All engineers there begin by spending three months in a village. When they come to school, they're asked what they can do to solve problems. They do the same thing over the next three summers. Then, to get their degrees, they have to demonstrate what they've done to improve that community.
It's not all peaches and cream there in Rustville. One of the most alarming chapters is called "Coating the Can." You think a can is a can: this light sanitary shiny thing that you use to make it possible to serve tomatoes for dinner, asparagus for your salad, mashed peas for your baby, and beer for your drunk. What you probably don't know about is a goo called bisphenol-A(BPA) which, we gather, the manufacturers paint on the (in)sides of every can, which contains stuff you probably don't want in your tomatoes, salad, babies, or drunks. It seems to turn up everywhere now and one scientific study concluded that, with respect to breast cancers in such disparate places as Canada and Shanghai, "It is plausible that they were exposed to BPA from can linings."Waldman attended something called the Can School, put on by "America's largest can maker," presumably the Ball Corporation, which manufactures thirty or forty billion aluminum cans a year. They were wary of letting him in the door in the first place (he wasn't one of the regulars). The feel of it, for him, as a likely informer, was so fraught --- he had been refused a ticket by one of the organizers, even though another told him that he was accepted --- that he began to be uneasy around any of the suits, tried to huddle in the shadows at the side of the auditorium.

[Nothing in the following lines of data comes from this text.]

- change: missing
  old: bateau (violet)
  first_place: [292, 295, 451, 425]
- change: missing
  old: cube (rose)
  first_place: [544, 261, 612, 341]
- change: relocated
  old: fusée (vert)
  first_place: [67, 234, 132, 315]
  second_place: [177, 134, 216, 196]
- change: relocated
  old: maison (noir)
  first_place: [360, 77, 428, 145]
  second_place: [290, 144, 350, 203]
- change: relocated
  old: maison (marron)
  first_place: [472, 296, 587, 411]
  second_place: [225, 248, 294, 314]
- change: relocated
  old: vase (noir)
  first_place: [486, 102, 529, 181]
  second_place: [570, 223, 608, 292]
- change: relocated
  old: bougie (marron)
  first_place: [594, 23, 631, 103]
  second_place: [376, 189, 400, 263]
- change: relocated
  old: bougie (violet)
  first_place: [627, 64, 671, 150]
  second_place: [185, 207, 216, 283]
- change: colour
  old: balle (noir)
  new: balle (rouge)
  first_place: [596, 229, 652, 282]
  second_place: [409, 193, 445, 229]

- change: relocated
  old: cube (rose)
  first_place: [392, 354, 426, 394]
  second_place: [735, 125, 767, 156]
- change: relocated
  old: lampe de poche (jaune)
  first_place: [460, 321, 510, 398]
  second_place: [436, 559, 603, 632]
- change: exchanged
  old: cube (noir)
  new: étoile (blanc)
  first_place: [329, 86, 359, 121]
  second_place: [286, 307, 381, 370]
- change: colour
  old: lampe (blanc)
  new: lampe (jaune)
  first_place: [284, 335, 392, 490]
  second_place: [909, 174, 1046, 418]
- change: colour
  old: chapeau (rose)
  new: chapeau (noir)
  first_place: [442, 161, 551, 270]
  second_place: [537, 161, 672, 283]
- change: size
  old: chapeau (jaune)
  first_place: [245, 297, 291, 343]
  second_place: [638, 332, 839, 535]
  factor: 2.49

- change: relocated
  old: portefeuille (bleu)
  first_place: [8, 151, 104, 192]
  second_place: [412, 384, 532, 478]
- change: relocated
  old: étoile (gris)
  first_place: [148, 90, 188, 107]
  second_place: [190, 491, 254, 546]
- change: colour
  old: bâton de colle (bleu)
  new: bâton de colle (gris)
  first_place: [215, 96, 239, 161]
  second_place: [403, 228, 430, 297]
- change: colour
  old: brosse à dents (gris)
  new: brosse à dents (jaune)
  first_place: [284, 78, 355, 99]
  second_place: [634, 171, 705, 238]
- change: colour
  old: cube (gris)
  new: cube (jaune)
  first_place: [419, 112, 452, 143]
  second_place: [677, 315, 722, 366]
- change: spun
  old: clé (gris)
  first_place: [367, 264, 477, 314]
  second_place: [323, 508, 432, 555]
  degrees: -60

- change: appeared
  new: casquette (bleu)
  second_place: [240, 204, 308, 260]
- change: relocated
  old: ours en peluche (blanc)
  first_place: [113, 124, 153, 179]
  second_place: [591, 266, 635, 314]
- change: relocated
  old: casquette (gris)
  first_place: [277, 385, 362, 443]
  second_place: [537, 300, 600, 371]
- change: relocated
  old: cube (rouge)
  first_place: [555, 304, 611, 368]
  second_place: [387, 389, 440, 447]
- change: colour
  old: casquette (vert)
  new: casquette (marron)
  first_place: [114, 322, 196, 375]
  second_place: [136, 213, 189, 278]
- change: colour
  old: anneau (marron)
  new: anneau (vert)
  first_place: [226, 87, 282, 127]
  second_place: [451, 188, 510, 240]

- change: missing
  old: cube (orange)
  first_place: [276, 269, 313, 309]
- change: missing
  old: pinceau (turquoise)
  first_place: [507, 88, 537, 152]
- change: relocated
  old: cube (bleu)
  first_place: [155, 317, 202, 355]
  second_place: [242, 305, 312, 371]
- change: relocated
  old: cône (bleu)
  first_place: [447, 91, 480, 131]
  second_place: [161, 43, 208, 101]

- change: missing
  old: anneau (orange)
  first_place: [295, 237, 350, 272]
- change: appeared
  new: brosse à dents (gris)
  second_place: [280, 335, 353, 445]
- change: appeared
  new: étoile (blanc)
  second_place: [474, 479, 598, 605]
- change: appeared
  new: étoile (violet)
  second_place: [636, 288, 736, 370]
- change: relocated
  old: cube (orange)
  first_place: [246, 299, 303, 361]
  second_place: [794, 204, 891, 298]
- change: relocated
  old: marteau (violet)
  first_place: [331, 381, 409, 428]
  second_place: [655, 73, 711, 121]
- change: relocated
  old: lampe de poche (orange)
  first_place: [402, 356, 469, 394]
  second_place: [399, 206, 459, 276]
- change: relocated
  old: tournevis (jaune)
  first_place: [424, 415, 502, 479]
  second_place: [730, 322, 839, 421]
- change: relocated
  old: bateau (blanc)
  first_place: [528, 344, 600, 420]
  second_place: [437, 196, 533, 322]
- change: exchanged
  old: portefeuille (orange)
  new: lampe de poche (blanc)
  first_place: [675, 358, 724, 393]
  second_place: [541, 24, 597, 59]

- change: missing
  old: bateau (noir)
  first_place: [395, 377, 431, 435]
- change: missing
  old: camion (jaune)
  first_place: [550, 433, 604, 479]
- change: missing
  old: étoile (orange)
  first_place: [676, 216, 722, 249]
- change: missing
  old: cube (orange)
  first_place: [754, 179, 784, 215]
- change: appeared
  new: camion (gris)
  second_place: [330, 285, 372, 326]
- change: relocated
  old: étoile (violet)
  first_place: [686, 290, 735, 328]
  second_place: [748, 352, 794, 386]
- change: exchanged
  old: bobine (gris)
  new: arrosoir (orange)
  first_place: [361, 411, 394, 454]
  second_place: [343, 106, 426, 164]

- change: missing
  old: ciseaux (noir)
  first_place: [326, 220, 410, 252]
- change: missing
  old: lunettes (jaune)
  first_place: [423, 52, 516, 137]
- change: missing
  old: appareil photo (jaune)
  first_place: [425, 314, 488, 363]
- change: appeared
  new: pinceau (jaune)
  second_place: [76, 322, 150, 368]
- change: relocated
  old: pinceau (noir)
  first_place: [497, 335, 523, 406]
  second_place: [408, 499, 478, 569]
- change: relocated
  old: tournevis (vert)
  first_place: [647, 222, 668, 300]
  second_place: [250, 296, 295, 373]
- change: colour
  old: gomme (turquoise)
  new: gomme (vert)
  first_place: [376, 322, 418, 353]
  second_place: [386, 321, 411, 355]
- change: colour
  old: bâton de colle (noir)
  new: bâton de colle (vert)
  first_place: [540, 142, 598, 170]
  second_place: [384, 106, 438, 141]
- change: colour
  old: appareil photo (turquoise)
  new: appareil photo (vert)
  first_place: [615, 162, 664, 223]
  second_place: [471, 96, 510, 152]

He ended up keeping notes in a Samuel Pepy's-style code: puso (sic) memoria en pantalones, y uso español en mi papel "I hid my thumb drive in my pants and used Spanish in my notes." (Literally, it reads I hid my memory in my pants . . . which some of us find to be a tad more poetic.)
Waldman was called out the second day of Can School by a Ball executive named Scott McCarty. He "told me that he thought rust was a silly subject to write about, and asked how cans were related. I told him that I was writing about can manufacturing and all of the associated processes devised to prevent rust."
McCarty said he still didn't think my book was a good idea or that anybody would want to read about cans. I thought, "That's why I'm me and you're you."
Shortly after that, Waldman was, so to speak, canned . . . allowed no further charming notes taken there at Ball's Can School.